On Sunday, the University of the Arts posted a statement to its website saying that “despite our best efforts, we could not ultimately identify a viable path for the institution to remain open and in the service of its mission.” It has not commented on Walk’s resignation; she served as university president for less than a year. Before she joined the University of the Arts, Walk was the president of Marymount Manhattan College for eight years.

On Tuesday afternoon, the university sent an email to students confirming refunds for the summer and fall semesters.

The school was created by the 1985 merger of the Philadelphia College of Art and the Philadelphia College of Performing Arts. It offered about 40 majors, such as dance, theater and visual art. Notable alumni included Charles Sheeler, Dotty Attie, Louise Fishman, Stephen Powers, Neil Welliver and Deborah Willis.

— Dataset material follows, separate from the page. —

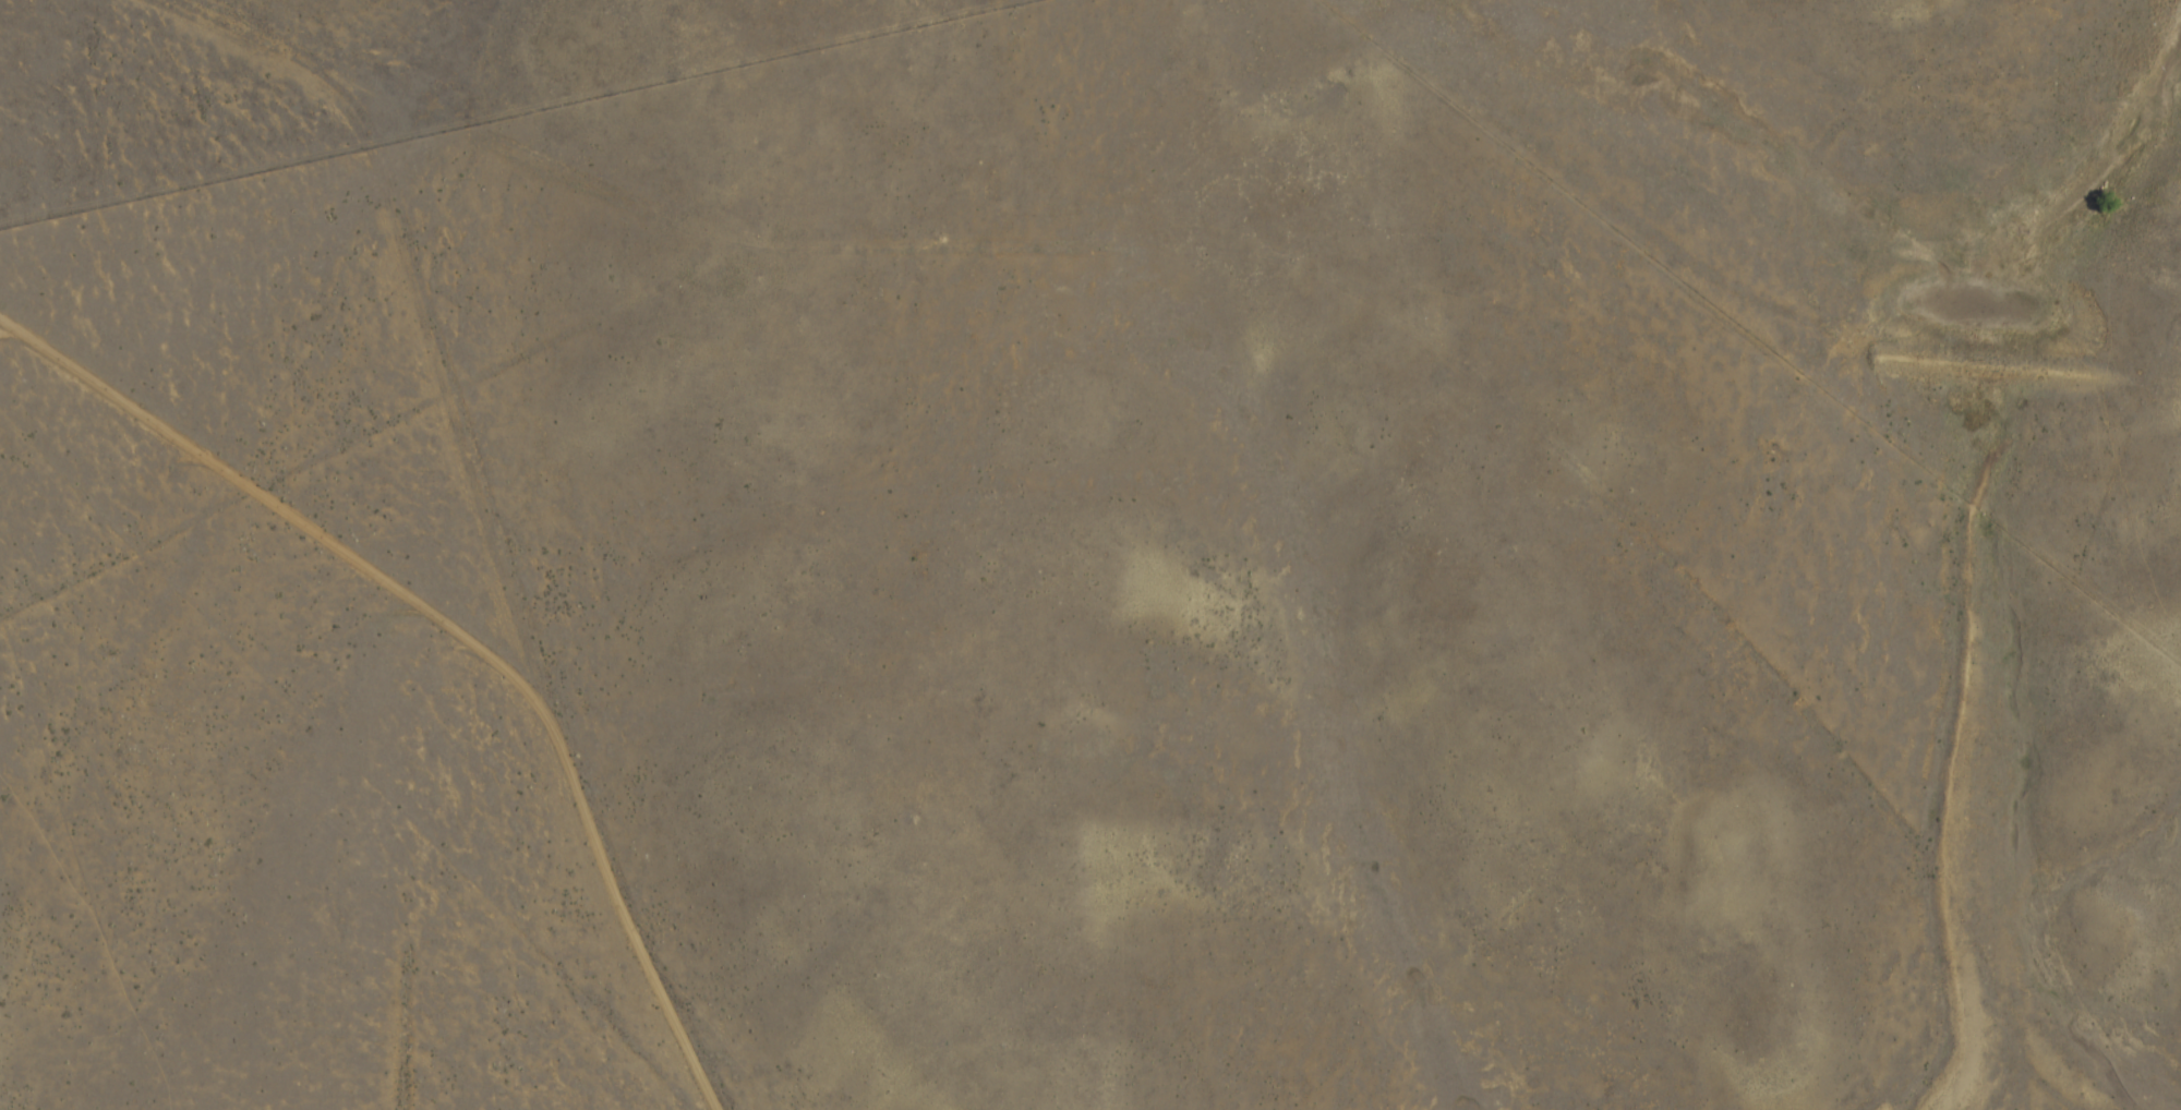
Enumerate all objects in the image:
airport: (347, 75)
road: (504, 110)
road: (415, 301)
road: (451, 637)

Hundreds of incoming freshmen learned about their dashed college dreams after submitting their tuition deposits; some said they had not received any personal outreach from University of the Arts about next steps.

Sam McCarty was one of those unlucky teenagers who learned over the weekend about the school’s closure after committing to its musical theater program. “I found out through an Instagram post that I opened while at my University of the Arts-themed graduation party,” he said. “My stomach dropped.”

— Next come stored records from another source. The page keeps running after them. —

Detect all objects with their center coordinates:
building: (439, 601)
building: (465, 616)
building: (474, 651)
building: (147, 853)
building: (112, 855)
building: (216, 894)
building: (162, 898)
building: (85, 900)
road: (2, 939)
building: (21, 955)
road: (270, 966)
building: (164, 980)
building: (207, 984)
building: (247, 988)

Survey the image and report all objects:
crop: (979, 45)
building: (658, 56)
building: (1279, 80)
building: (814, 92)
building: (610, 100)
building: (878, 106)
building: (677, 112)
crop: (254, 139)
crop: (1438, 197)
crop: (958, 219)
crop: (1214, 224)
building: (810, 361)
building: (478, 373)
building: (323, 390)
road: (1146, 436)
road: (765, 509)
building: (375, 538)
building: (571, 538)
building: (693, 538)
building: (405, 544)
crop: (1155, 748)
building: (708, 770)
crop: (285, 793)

“I remember running upstairs and telling my parents,” McCarty added. “We thought it was fake.”

The fallout was immediate and painfully familiar to instructors in the struggling world of arts education, where dozens of respected schools have closed over the last decade. The University of the Arts closure would affect 1,149 students and nearly 700 employees total, but it was also the second major Philadelphia arts institution this year to end its programs. In January, the Pennsylvania Academy of the Fine Arts said it would stop granting degrees after its 2025 graduating class.

According to its own website, the University of the Arts had agreed to host a number of transfer students from that institution. Now it appears that those young artists will have to transfer to yet another program. For recent graduates of UArts, questions also remain about what value their institution might have with future employers.

“It’s a very hard situation,” said Ariana González, who recently graduated with a dance major. “I still haven’t received my diploma. And when I’m looking for a job, will the diploma still be validated?”

The university said in an email to students on Tuesday that diplomas would be shipped out on June 24. “We are committed to ensuring everyone receives their diploma and will provide support as quickly as we can,” the email said.

McCarty said there was help for incoming freshmen like him who were scrambling to find a new university. Through an application portal for art students, nearly 70 universities across the United States have reopened their admissions process for University of Arts students.

“We hope that you feel the love and support from the arts community,” a statement within the application portal reads. “Remember, these schools would be LUCKY to have YOU!”

McCarty said within the last couple days that he has already received offers from the Greensboro College School of the Arts and Plymouth State University. But he remained puzzled over the University of Arts’s abrupt closure.

“It’s still definitely a blow,” McCarty said. “I am going to be mourning this for a while.”